NEW YORK — On a list of apocalyptic problems like devastating natural disasters, the pandemic is, well, simple. Of all the common stuff in our lives, the food supply is one of the easiest…

New York's food crisis: where will it be stored and what will we do with it?

NEW YORK — On a list of apocalyptic problems like devastating natural disasters, the pandemic is, well, simple. Of all the common stuff in our lives, the food supply is one of the easiest to avoid. Thanks to our cold-war-era policy of surplus and rationing, we aren’t as dependent on shipping food and supplies through the cargoes of entire nations to get what we need to eat. So we should be better prepared, right? Unfortunately, it turns out that we’re just not as well equipped as we think.

For one thing, the food supply is international, so we’re actually not so much “fooding” people who happen to be in areas where the crisis is unfolding. In Haiti, for example, the UN has arranged food and other aid from China and Brazil, while the people of Haiti keep it all in their own house. Good idea? Perhaps. But if that is all we do, we are not preparing for the massive influx of U.S. aid, which would likely double the country’s food production, as the Texas governor’s office speculated. Further, our food supply is almost entirely domestically grown, which makes the real need to prepare for the disaster an internal one. For US Food Banks, that means preparations have to account for all the logistical challenges of dropping off millions of meals in the heat of a hurricane and keeping it all hot and cold in some of the roughest neighborhoods of New York.

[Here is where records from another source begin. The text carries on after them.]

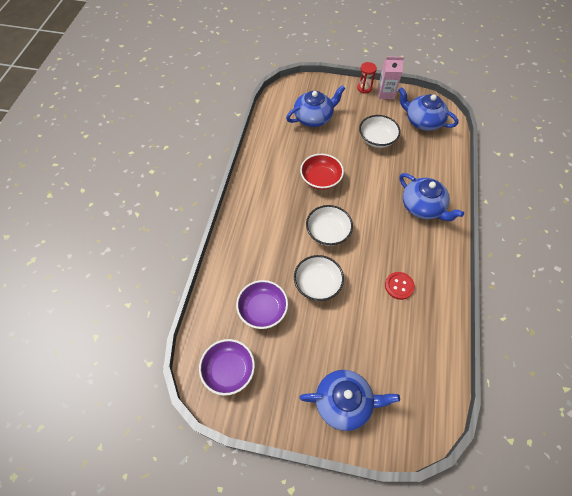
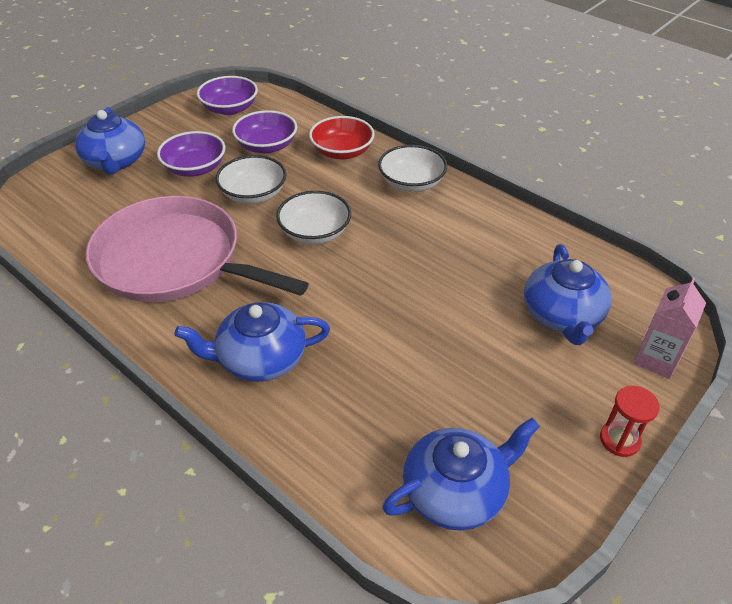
camera: 120 degrees right, 15 degrees down
blue teapot [299,370,400,431] -> blue teapot turned 45 degrees counterclockwise [75,107,145,175]
red bowl [300,154,344,190] -> red bowl moved to [309,116,375,160]
white bowl [359,115,401,148] -> white bowl moved to [378,145,447,192]
pink carton [378,57,404,99] -> pink carton moved to [633,278,706,379]
red button [385,272,415,300] -> pink pan [86,196,309,302]
none -> purple bowl [157,131,225,177]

That requires food warehouses that are not only adaptable to emergency situations, but also ready to meet and sustain the food needs of over four million people until the storm is over. Earlier this year, the non-profit Alliance for a Hunger-Free New York launched an initiative called Food Transfer Points in response to Hurricane Sandy. As the name suggests, these hubs are intended to bring food all the way from the wholesale distributors back to the retail side, allowing for the quick movement of perishable food from the storage areas.

They’re open 24 hours a day, and they’re of course completely air-conditioned to give the donated food the best chance of reaching the hungry, so they are also a uniquely ideal solution in an emergency. While they are trying to expand their food access throughout New York City, their main base of operations is at the New York Terminal Market, one of the largest and most respected cold storage facilities in the US, and a short train ride away from the city’s most desperate corners.

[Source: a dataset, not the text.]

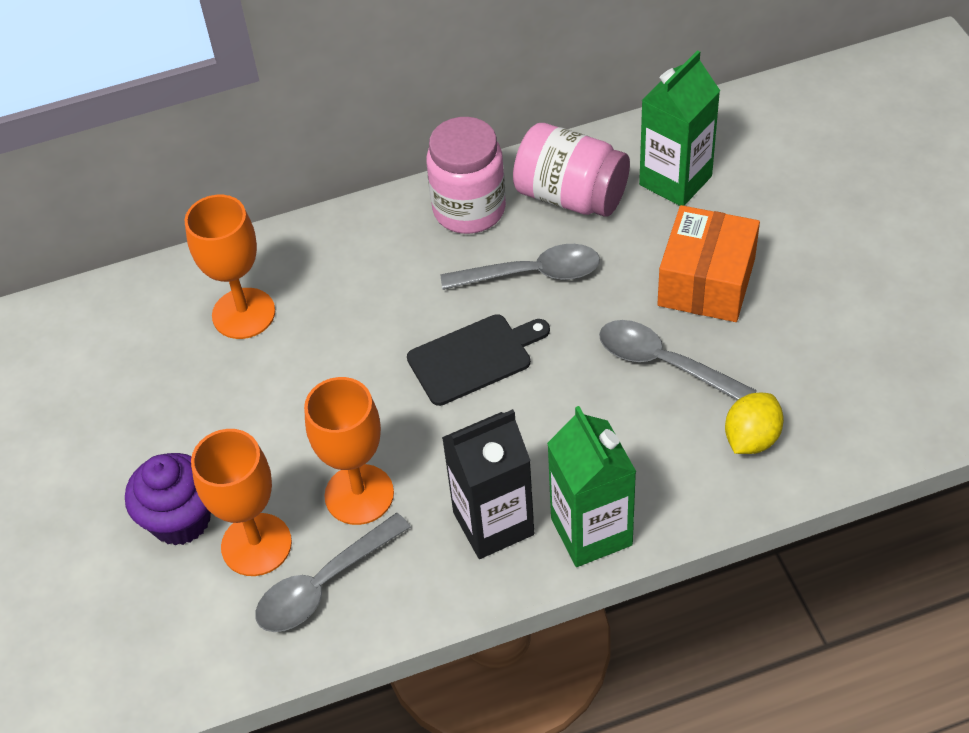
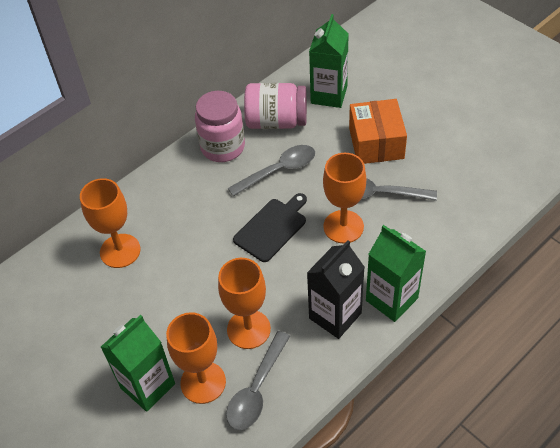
camera: 25 degrees left, 0 degrees up
purple cupcake [125,453,211,546] -> green carton [101,315,175,412]
yellow lemon [725,393,784,454] -> none
none -> orange goblet [323,153,366,244]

It’s interesting to see that disaster preparedness is rarely thought of from a supply and demand perspective, and that it’s possible to provide even more food to the most devastated areas of a crisis than the cities we ordinarily think of as poor. While the Alliance has only enough space for some 1,000 people, it can house about 4,000 throughout the entire state of New York, and has warehouses in all 50 states. Most non-profits are looking for relief supplies of between 100 and 250lbs.